Jangan tanyakan apakah aku percaya padamu atau tidak. Aku percaya, aku tau
bahwa kamu tidak mungkin melakukan hal yang tidak baik selama kamu pergi. Tapi
soal cemas, tidak bisa begitu saja hilang bukan? Aku cemas karena harus
menjalani hari tanpamu, tanpa kabar yang jelas darimu. Ya Tuhan, aku jadi ingat
ceritamu dulu. Kamu bercerita bahwa kamu dan teman-temanmu mengenal baik resiko
pekerjaanmu. Yang membuat kamu selektif memilih dari banyaknya wanita yang
mengejarmu. "Kami harus siap, Dek.
Begitu juga pasangan kami jika suatu saat kami tidak pulang."

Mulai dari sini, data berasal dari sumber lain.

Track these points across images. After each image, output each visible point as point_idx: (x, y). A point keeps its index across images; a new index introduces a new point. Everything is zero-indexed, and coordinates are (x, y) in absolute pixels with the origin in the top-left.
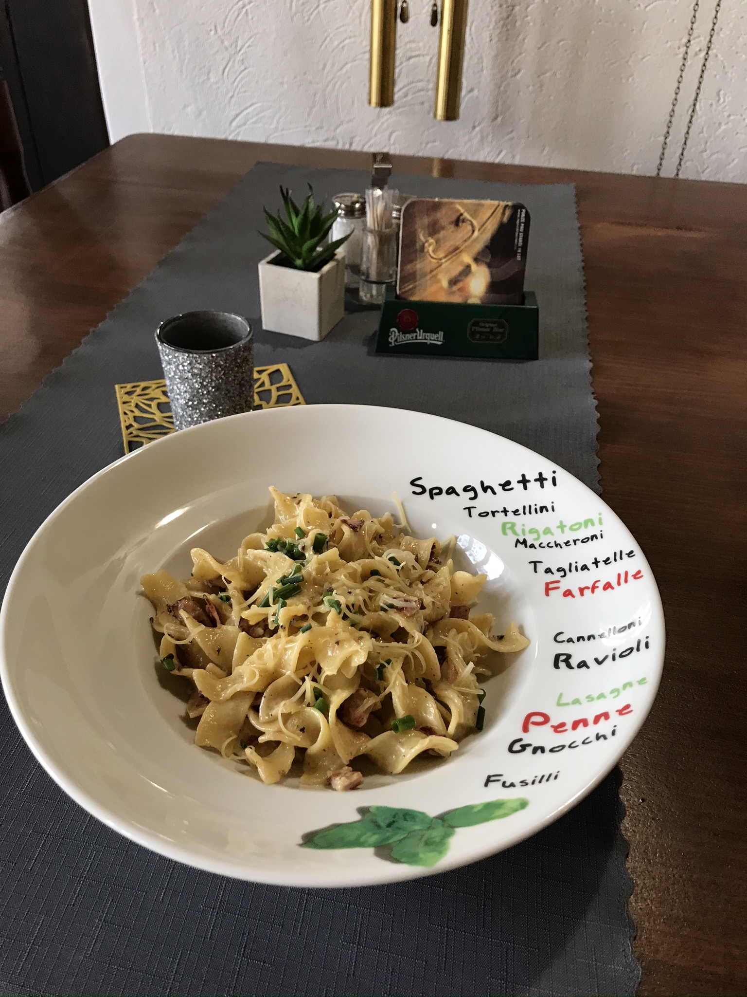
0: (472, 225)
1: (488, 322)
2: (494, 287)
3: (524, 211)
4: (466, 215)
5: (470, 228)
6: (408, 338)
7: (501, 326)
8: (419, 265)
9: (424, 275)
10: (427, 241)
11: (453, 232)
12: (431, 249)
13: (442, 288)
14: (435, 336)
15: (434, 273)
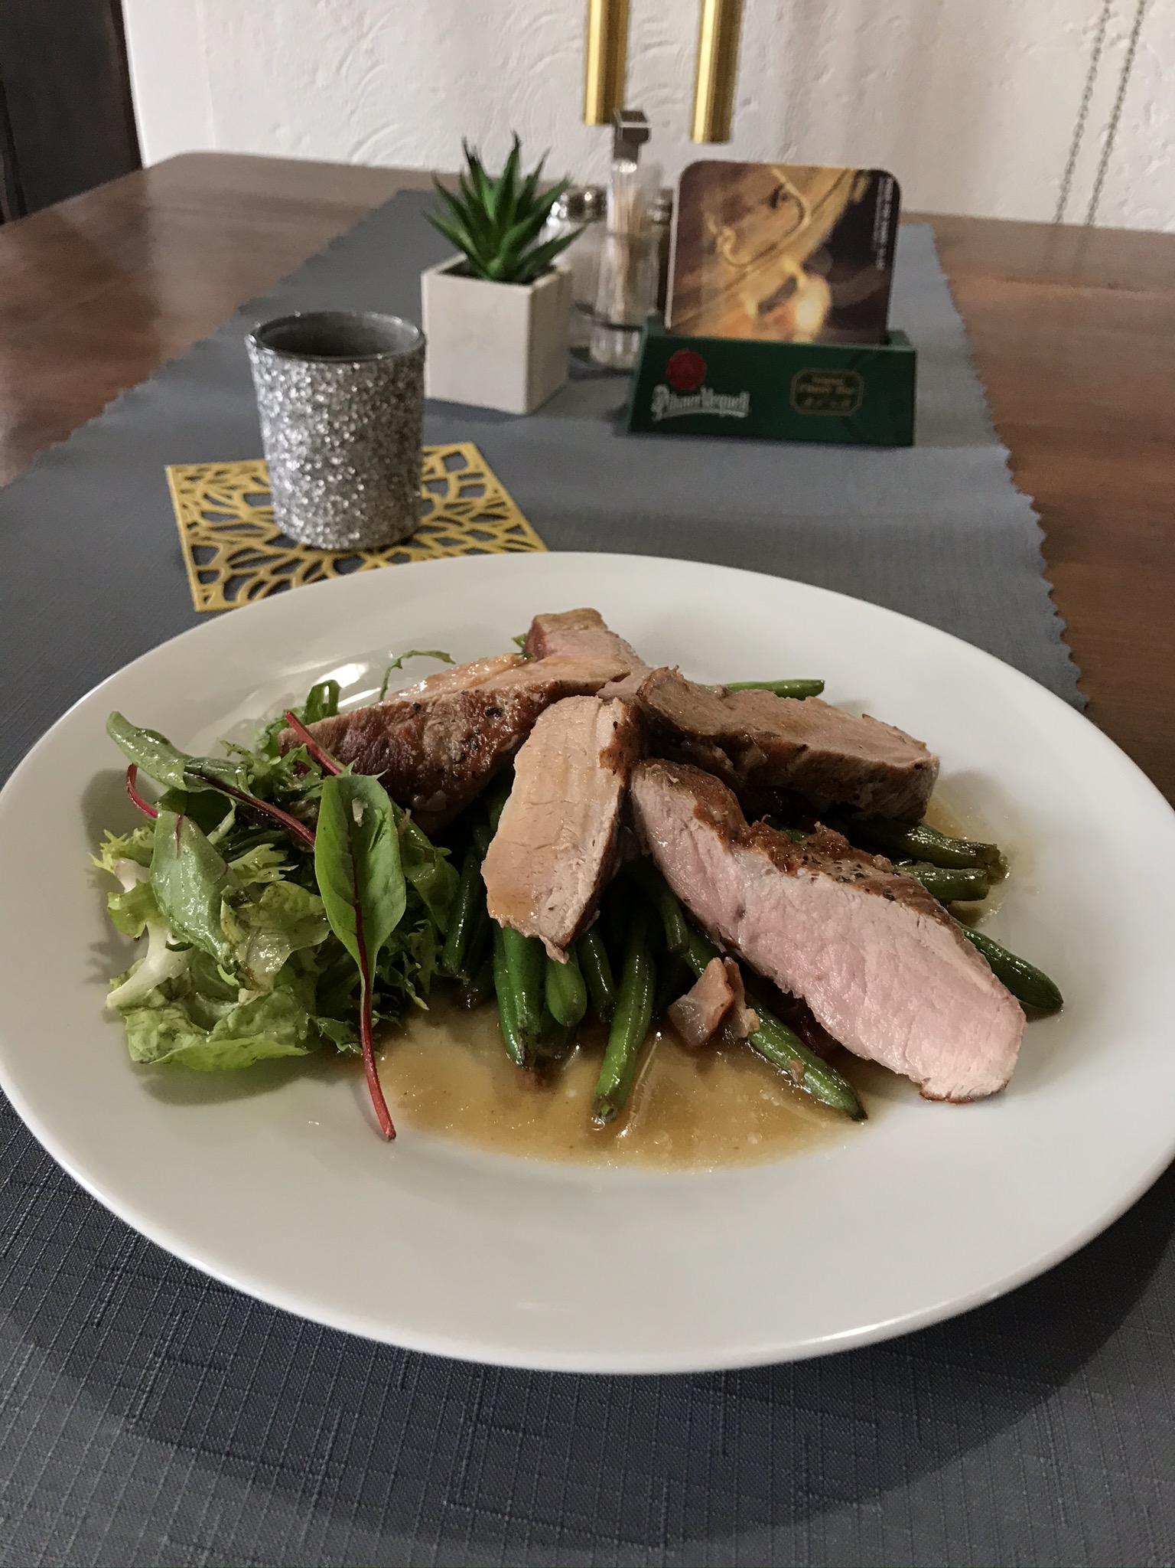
0: (799, 205)
1: (828, 376)
2: (837, 316)
3: (890, 181)
4: (790, 188)
5: (795, 211)
6: (686, 405)
7: (849, 382)
8: (707, 277)
9: (715, 293)
10: (721, 233)
11: (768, 217)
12: (727, 248)
13: (745, 317)
14: (732, 402)
15: (733, 289)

Lupakan soal banyak waktu penting yang harus
kita lalui terpisah. Biar aku belajar memasang bola lampu sendiri, membayar pajak
kendaraan atau mendatangi bengkel untuk service rutin kendaraan. Biar aku yang
mengajarkan banyak hal pada anak kita, merekam setiap hal kecil dari anak kita
untuk aku ceritakan lagi padamu dan terus menyebut namamu setiap hari agar dia
bisa mengucapkankan kata 'Ayah' dengan lancar. Aku cemas karena itu. Resiko
yang katamu sudah kamu dan teman-teman siapkan matang-matang saat belajar dulu.
Aku tau resikomu. Hanya saja, butuh waktu yang lama hingga aku siap jika harus
berada di posisi itu.
Lalu seperti saat kamu bercerita bahwa kamu
sedang menjalani hubungan yang serius denganku, aku hanya meminta satu padamu.
Dari sekian banyak kemungkinan dan cerita nyaris matimu itu, simpan satu
nyawamu untukku. Simpan satu saja untukku.
I'm here, Nya. I'm
here. Until you realize that I've here eventhough I am not here. - Aldebaran Risjad, Critical Eleven karya Ika Natassa.